Convert Traditional IRA Funds into a Roth IRA - With lower tax rates, you may wish to consider converting some or all of your traditional IRA into a Roth IRA. When you convert your traditional IRA to a Roth IRA, you must pay taxes on the amount converted. If you have less income in a given year, this will result in a lower tax rate and provide you with an opportunity to convert to a Roth IRA at a lower tax amount.
Defer Deductions - If you are able to overcome the standard deduction and itemize your deductions, you may wish to put off the deductions to future years where your income may be higher and take the standard deduction this year.
Zero Capital Gains Rate - As noted above, there is a 0% capital gains rate for those taxpayers whose taxable income is lower.
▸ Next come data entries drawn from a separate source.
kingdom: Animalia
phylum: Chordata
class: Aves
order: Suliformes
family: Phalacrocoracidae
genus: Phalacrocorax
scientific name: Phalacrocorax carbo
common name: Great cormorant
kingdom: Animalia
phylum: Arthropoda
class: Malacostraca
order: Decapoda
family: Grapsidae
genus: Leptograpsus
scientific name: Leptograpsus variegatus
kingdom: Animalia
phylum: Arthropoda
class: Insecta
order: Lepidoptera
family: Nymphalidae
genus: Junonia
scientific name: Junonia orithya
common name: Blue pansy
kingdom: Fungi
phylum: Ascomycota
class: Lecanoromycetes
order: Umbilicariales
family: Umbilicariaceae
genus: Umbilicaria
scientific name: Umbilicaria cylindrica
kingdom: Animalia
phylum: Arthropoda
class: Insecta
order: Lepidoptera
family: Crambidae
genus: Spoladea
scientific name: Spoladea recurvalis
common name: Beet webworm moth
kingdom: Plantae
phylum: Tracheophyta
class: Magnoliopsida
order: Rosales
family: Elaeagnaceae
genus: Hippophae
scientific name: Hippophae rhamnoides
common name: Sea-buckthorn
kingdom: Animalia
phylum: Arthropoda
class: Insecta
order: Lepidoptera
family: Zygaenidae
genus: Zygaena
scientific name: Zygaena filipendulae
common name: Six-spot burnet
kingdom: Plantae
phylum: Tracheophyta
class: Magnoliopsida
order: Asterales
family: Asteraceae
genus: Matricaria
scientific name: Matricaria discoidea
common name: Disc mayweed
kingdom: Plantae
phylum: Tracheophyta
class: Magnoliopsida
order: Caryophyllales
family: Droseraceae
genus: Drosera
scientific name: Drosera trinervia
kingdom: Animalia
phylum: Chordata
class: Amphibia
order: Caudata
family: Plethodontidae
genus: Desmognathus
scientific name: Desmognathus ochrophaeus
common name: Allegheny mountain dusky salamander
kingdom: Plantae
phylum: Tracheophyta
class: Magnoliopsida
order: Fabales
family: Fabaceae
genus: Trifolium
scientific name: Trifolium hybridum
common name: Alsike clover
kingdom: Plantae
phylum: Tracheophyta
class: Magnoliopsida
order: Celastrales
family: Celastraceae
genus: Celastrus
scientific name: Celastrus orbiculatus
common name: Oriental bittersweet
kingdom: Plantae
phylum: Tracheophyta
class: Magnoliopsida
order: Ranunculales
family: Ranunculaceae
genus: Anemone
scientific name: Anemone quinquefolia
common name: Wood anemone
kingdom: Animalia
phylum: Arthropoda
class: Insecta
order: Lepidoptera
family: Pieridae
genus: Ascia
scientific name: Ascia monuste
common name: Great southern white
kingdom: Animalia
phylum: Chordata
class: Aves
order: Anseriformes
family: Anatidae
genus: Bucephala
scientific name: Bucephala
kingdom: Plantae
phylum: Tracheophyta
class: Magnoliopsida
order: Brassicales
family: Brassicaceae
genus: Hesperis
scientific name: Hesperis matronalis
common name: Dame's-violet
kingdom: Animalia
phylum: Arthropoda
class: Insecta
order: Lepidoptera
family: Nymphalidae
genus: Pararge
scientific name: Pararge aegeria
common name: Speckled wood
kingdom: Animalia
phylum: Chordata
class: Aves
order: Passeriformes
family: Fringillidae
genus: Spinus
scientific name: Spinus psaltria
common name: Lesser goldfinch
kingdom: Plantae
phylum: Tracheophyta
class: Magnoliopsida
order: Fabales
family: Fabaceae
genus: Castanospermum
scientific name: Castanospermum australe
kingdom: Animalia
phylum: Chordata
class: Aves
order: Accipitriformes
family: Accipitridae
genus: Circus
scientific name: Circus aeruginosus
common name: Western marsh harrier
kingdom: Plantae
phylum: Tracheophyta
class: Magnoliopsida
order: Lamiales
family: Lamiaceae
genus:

If the lack of RMDs makes for a lower capital gains rate, it may be a good idea to sell some appreciated securities that you have owned for more than a year and pay no or very little tax on the gain.
You may not be able to take advantage of all these strategies in 2020 or 2021. Indeed, it is typically better to make more money in a given year. However, you may have a year with lower income or high deductions. Often with the right planning, people can take advantage of those years through their taxes. We are all looking forward to better times in 2021.